WHAT THIS TASK INVOLVES: Every record below must be written out exactly. Leave out the pictures.

Human pose keypoint data:
════
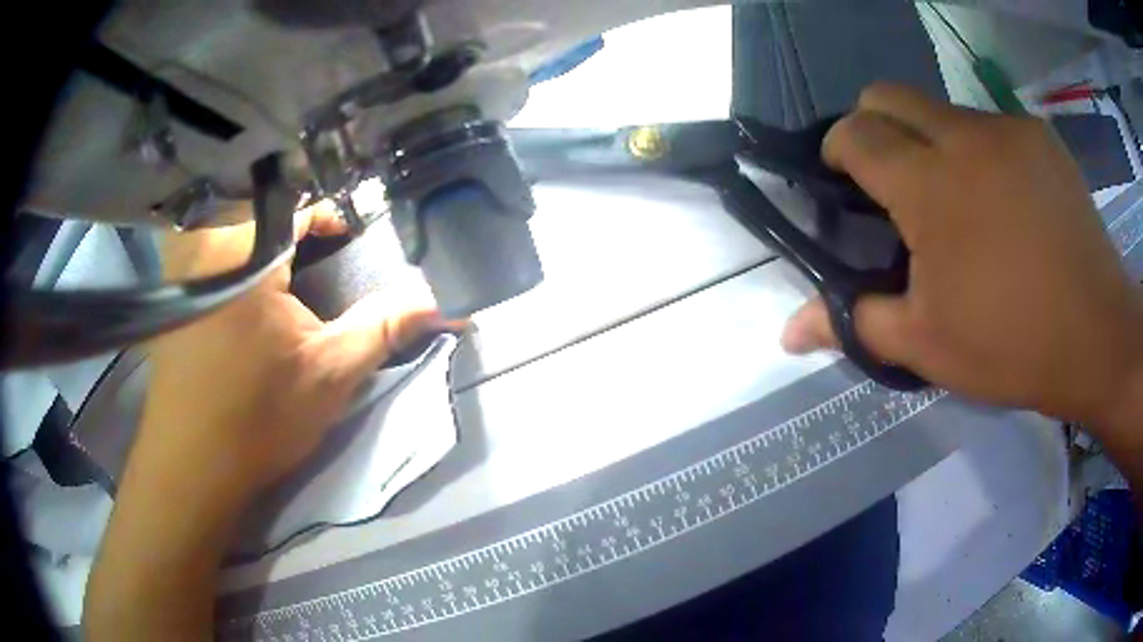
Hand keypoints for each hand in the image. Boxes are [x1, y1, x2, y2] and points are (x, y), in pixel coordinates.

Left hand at [87, 202, 457, 640]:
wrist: (193, 466)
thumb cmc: (259, 417)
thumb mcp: (331, 373)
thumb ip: (383, 326)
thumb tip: (436, 300)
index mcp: (244, 249)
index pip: (299, 206)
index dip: (331, 221)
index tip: (347, 246)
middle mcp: (204, 244)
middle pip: (262, 214)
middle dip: (292, 236)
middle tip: (314, 271)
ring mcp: (178, 268)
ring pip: (231, 234)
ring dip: (260, 249)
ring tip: (279, 286)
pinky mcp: (167, 296)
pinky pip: (205, 259)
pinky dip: (231, 268)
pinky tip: (240, 307)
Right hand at [781, 84, 1142, 433]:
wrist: (1100, 337)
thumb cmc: (1013, 345)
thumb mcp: (928, 345)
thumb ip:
════
OUTPUT BELOW:
Hand keypoints for each hand in the image. Boxes are [x1, y1, x2, y2] and points are (x, y), in pixel coordinates.

Left hand at [87, 202, 457, 640]:
wrist: (193, 466)
thumb cmc: (259, 417)
thumb mcp: (331, 373)
thumb ip: (383, 326)
thumb tip: (436, 300)
index mcp: (244, 249)
index pip: (299, 206)
index dip: (331, 221)
index tip: (347, 246)
middle mcp: (204, 244)
middle pip: (262, 214)
middle dip: (292, 236)
middle tip: (314, 271)
ring mcp: (178, 268)
ring pip: (231, 234)
ring dip: (260, 249)
ring tip: (279, 286)
pinky mcp: (167, 296)
pinky pip: (205, 259)
pinky dip: (231, 268)
pinky tip: (240, 307)
Right hand at [781, 84, 1142, 433]:
wrist: (1100, 337)
thumb cmc: (1013, 345)
thumb mcp: (928, 345)
thumb ip:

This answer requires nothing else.